Entries taken from a collection:
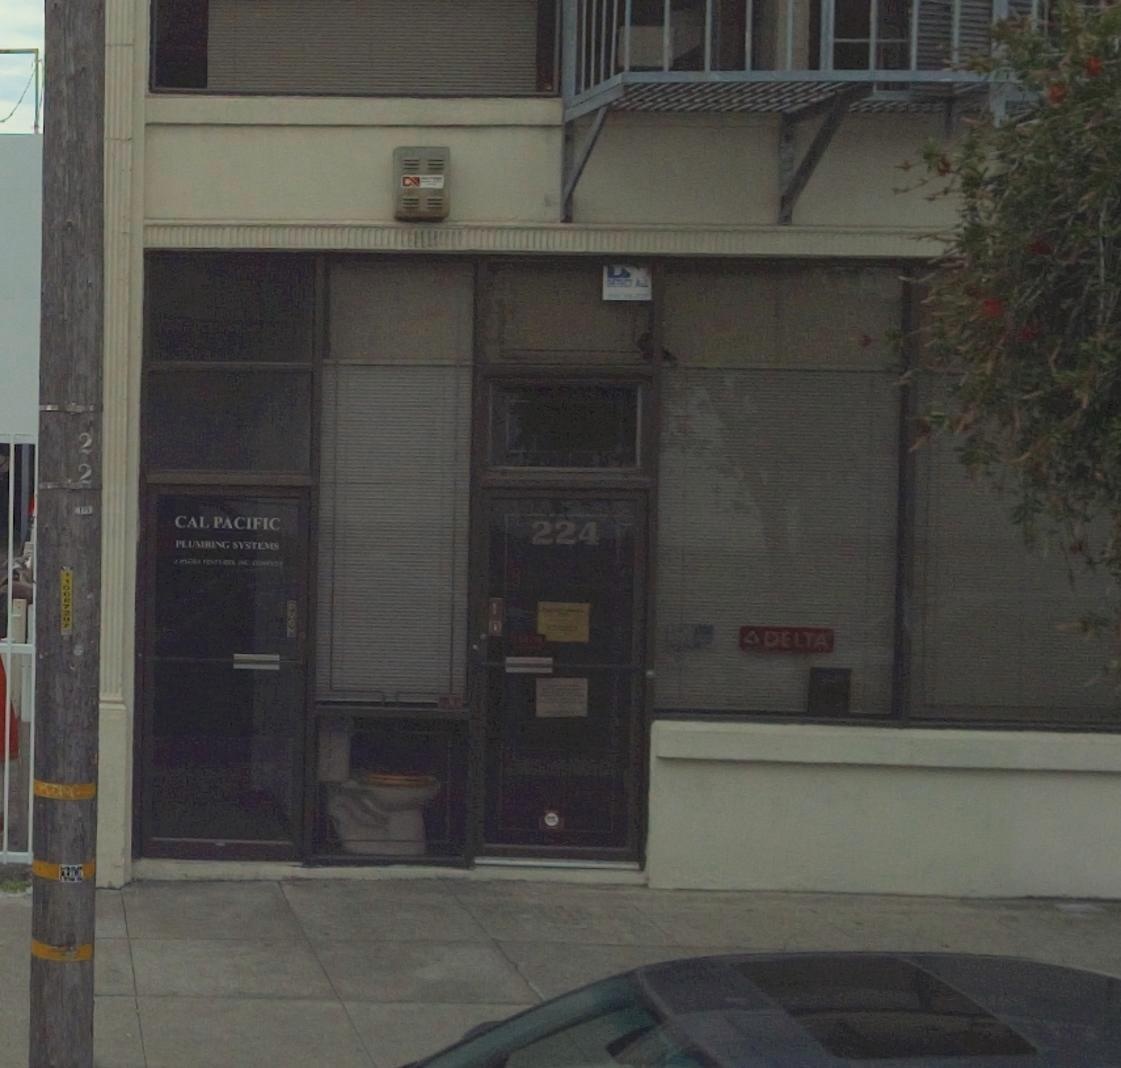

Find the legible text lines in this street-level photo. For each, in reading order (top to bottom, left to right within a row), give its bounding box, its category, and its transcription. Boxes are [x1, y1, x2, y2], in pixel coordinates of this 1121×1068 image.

[73, 428, 95, 487] None: 22
[171, 512, 284, 534] BusinessName: CAL PACIFIC
[173, 536, 282, 553] None: PLUMBING SYSTEMS
[530, 519, 601, 547] StreetNumber: 224
[60, 569, 74, 625] None: 1100*770
[762, 628, 832, 652] None: DELTA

| WHAT THIS TASK INVOLVES |
Reproduce the lines above verbatim, omitting the pictures.

| FINISHED EXERCISE |
Find the legible text lines in this street-level photo. For each, in reading order (top to bottom, left to right within a row), give its bounding box, its category, and its transcription. Boxes are [x1, y1, x2, y2], in pixel coordinates of this 1121×1068 image.

[73, 428, 95, 487] None: 22
[171, 512, 284, 534] BusinessName: CAL PACIFIC
[173, 536, 282, 553] None: PLUMBING SYSTEMS
[530, 519, 601, 547] StreetNumber: 224
[60, 569, 74, 625] None: 1100*770
[762, 628, 832, 652] None: DELTA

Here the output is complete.